[Records from a data source]
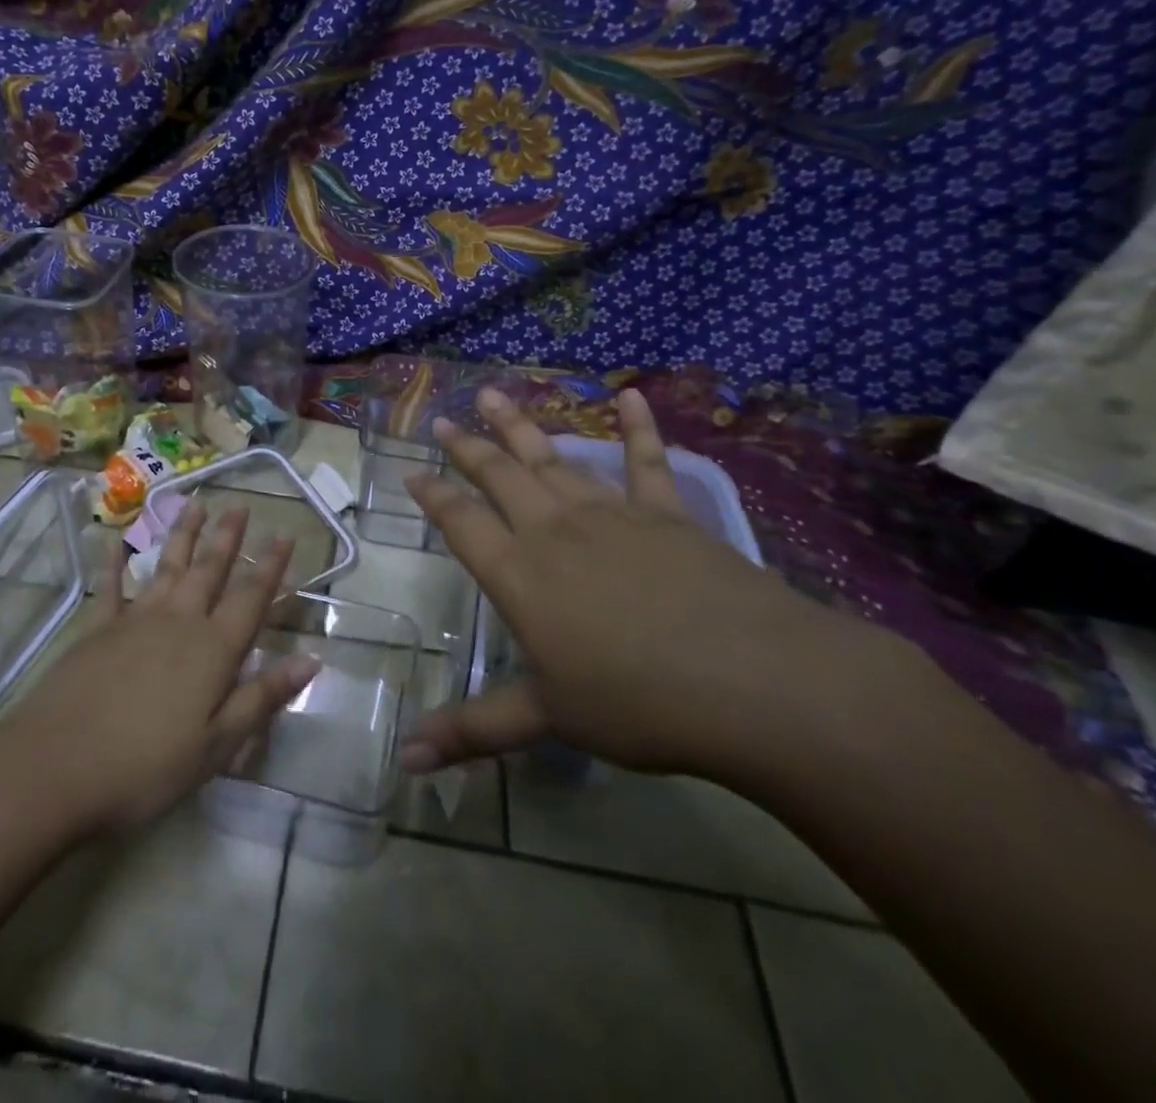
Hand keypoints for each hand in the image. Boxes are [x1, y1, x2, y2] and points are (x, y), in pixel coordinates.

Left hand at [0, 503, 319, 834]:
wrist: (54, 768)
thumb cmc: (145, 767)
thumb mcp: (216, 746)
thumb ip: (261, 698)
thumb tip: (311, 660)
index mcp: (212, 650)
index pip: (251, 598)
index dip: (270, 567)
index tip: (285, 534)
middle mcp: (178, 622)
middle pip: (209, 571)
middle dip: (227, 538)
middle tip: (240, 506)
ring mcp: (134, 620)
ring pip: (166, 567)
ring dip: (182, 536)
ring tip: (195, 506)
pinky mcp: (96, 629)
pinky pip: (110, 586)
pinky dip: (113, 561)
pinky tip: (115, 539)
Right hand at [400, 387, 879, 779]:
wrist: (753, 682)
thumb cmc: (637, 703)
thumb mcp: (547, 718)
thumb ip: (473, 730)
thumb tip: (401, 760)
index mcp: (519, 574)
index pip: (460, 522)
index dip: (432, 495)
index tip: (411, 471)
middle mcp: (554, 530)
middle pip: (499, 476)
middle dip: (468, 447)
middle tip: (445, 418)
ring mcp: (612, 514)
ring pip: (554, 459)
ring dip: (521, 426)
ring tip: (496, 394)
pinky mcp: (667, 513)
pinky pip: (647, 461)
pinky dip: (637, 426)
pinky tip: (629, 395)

* [EXERCISE DESCRIPTION]:
Scan the entries above for the word "ring", then copy every line in which it occurs.

* [TASK RESULT]:
ring mcp: (134, 620)
ring pip: (166, 567)
ring dip: (182, 536)
ring tip: (195, 506)
ring mcp: (612, 514)
ring pip: (554, 459)
ring dip: (521, 426)
ring tip: (496, 394)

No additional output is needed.